Task list:
A. In the commentary on Mark 8, transcribe the passage between "Mar 8:26 MKJV" and "important follow-up question.", inclusive.
B. Render this sentence from the commentary on Mark 8 into Spanish: "This miracle is not mentioned by any other of the evangelists."
C. Write the next part of the commentary on Mark 8, picking up after its final sentence.

Mar 8:23 MKJV And He took the blind man by the hand and led him out of the town. And when He had spat on his eyes and had put His hands on him, He asked Him if he saw anything.
Adam Clarke And he took the blind man by the hand - Giving him a proof of his readiness to help him, and thus preparing him for the cure which he was about to work.
Led him out of the town - Thus showing the inhabitants that he considered them unworthy of having another miracle wrought among them. He had already deeply deplored their ingratitude and obstinacy: see on Mat_11:21 (note). When a people do not make a proper improvement of the light and grace which they receive from God, their candlestick is removed: Rev_2:5.
When he had spit on his eyes - There is a similar transaction to this mentioned by John, Joh_9:6. It is likely this was done merely to separate the eyelids; as, in certain cases of blindness, they are found always gummed together. It required a miracle to restore the sight, and this was done in consequence of Christ having laid his hands upon the blind man: it required no miracle to separate the eyelids, and, therefore, natural means only were employed - this was done by rubbing them with spittle; but whether by Christ, or by the blind man, is not absolutely certain.
Mar 8:24 MKJV And he looked up and said, I see men as trees, walking.
Adam Clarke --I see men as trees, walking - His sight was so imperfect that he could not distinguish between men and trees, only by the motion of the former.
Is this a progressive healing?
Or was the Lord showing us the current vision of the man—if he just opened his eyes?
I knew a sister in her old age who probably had similar vision as this man—she saw people only as shadows—it was by your voice that she recognized you.
Mar 8:25 MKJV And after that He put His hands again on his eyes and made him look up. And he was restored and saw all clearly.
Adam Clarke Reader, art thou in this man’s state? Art thou blind? Then come to Jesus that he may restore thee. Hast thou a measure of light? Then pray that he may lay his hands again on thee, that thou mayest be enabled to read thy title clear to the heavenly inheritance.
Mar 8:26 MKJV And He sent him away to his house, saying, Neither go into the town, nor tell it to any in the town.
Adam Clarke --He sent him away to his house - So it appears that this person did not belong to Bethsaida, for, in going to his house, he was not to enter into the village.
This miracle is not mentioned by any other of the evangelists. It affords another proof that Mark did not abridge Matthew’s Gospel.
Do you like others to know of your good deeds?
Mar 8:27 MKJV And Jesus and His disciples went out into the towns of Caesarea Philippi. And in the way He asked His disciples, saying to them, Who do men say that I am?
Guzik: Who do men say that I am? Jesus did not ask this question because He didn’t know who He was, or because He had a twisted dependence on the opinion of others. He asked this question as an introduction to a more important follow-up question.
Russell: Whom do men say -- Our Lord was drawing out the apostles, to crystalize in their minds the thought which he knew was already forming.
Gill: saying unto them; whom do men say that I am? not that he needed any information of this; for he knew not only what was said by men but What was in them; but he put this question, in order to bring out their sense of, and faith in him, and to impart something to them which was necessary they should be acquainted with
Mar 8:28 MKJV And they answered, John the Baptist. But others say Elijah, and others say one of the prophets.
Guzik: John the Baptist; but some say, Elijah; and others, one of the prophets: People who thought that Jesus was John the Baptist didn’t know much about Him, and they didn’t know that Jesus and John had ministered at the same time. But both John and Elijah were national reformers who stood up to the corrupt rulers of their day.

Recorded information:
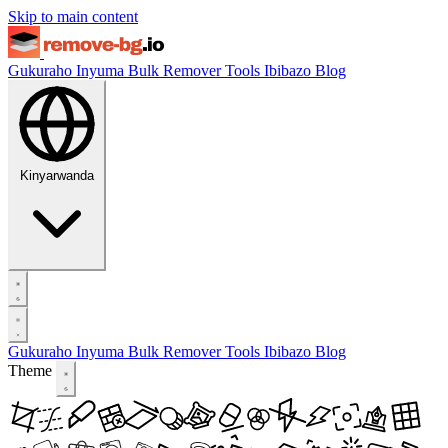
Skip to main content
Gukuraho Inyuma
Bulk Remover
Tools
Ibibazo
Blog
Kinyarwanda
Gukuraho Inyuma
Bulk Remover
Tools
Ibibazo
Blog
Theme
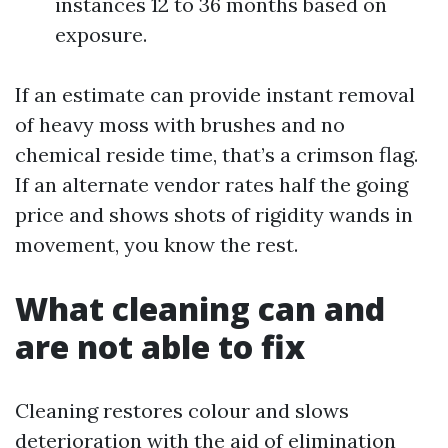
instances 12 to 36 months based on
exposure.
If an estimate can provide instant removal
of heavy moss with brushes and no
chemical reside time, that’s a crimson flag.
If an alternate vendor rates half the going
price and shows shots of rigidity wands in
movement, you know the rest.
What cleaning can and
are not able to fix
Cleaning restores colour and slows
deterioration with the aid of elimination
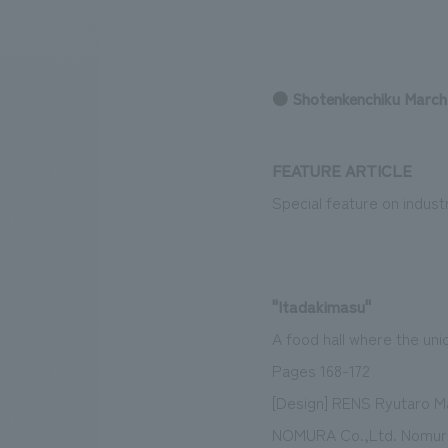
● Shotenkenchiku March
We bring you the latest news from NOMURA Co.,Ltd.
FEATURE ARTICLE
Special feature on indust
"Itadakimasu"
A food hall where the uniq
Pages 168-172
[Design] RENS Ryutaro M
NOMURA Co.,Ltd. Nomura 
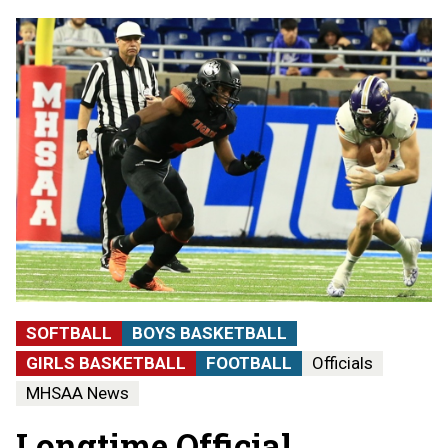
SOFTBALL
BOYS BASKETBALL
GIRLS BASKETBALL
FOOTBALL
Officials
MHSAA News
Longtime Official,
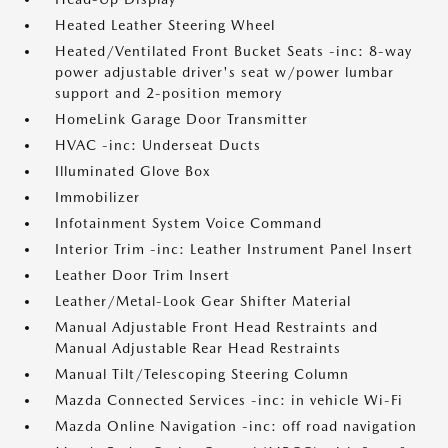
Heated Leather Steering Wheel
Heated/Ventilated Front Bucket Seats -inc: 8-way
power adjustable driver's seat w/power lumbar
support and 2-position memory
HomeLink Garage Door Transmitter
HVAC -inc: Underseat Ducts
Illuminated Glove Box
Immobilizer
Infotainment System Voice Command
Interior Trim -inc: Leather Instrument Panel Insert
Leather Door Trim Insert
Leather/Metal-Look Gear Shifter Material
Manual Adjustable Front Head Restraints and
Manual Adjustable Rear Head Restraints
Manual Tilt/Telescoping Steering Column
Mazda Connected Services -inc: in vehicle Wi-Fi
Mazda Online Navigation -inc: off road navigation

Answers per task:
A.
Mar 8:26 MKJV And He sent him away to his house, saying, Neither go into the town, nor tell it to any in the town.
Adam Clarke --He sent him away to his house - So it appears that this person did not belong to Bethsaida, for, in going to his house, he was not to enter into the village.
This miracle is not mentioned by any other of the evangelists. It affords another proof that Mark did not abridge Matthew’s Gospel.
Do you like others to know of your good deeds?
Mar 8:27 MKJV And Jesus and His disciples went out into the towns of Caesarea Philippi. And in the way He asked His disciples, saying to them, Who do men say that I am?
Guzik: Who do men say that I am? Jesus did not ask this question because He didn’t know who He was, or because He had a twisted dependence on the opinion of others. He asked this question as an introduction to a more important follow-up question.

B. Este milagro no es mencionado por ningún otro de los evangelistas.

C.
i. Perhaps in seeing Jesus as John the Baptist or Elijah, people hoped for a political messiah who would overthrow the corrupt powers oppressing Israel.
c. Some thought Jesus was a herald of national repentance, like John the Baptist and some thought Jesus was a famous worker of miracles, like Elijah. Some thought Jesus was someone who spoke the words of God, like the prophets.
Russell: Some say, Elias -- Showing that the public mind was being exercised, was noting that he was not an imposter.
Who do you think Jesus is?
Do you really believe it?
Mar 8:29 MKJV And He said to them, But who do you say that I am? And Peter answered and said to Him, You are the Christ.
Adam Clarke --Thou art the Christ - Three MSS. and some versions add, the Son of the living God.
MacLaren: Why did Christ begin by asking about the popular judgment of His personality? Apparently in order to bring clearly home to the disciples that, as far as the masses were concerned, His work and theirs had failed, and had, for net result, total misconception. Who that had the faintest glimmer of what He was could suppose that the stern, fiery spirits of Elijah or John had come to life again in Him? The second question, ‘But whom say ye that I am?’ with its sharp transition, is meant to force home the conviction of the gulf between His disciples and the whole nation. He would have them feel their isolation, and face the fact that they stood alone in their faith; and He would test them whether, knowing that they did stand alone, they had courage and tenacity to re-assert it. The unpopularity of a belief drives away cowards, and draws the brave and true. If none else believed in Him, that was an additional reason for loving hearts to cleave to Him; and those only truly know and love Him who are ready to stand by Him, if they stand alone… Mark, too, that this is the all-important question for every man. Our own individual ‘thought’ of Him determines our whole worth and fate.
Mark gives Peter’s confession in a lower key, as it were, than Matthew does, omitting the full-toned clause, ‘The Son of the living God.’ This is not because Mark has a lower conception than his brother Evangelist, for the first words of this Gospel announce that it is ‘the Gospel of Jesus, the Messiah, the Son of God.’ And, as he has identified the two conceptions at the outset, he must, in all fairness, be supposed to consider that the one implies the other, and to include both here. But possibly there is truth in the observation that the omission is one of a number of instances in which this Gospel passes lightly over the exalted side of Christ’s nature, in accordance with its purpose of setting Him forth rather as the Servant than as the Lord. It is not meant that that exalted side was absent from Mark’s thoughts, but that his design led him rather to emphasize the other. Matthew’s is the Gospel of the King; Mark’s, of the Worker.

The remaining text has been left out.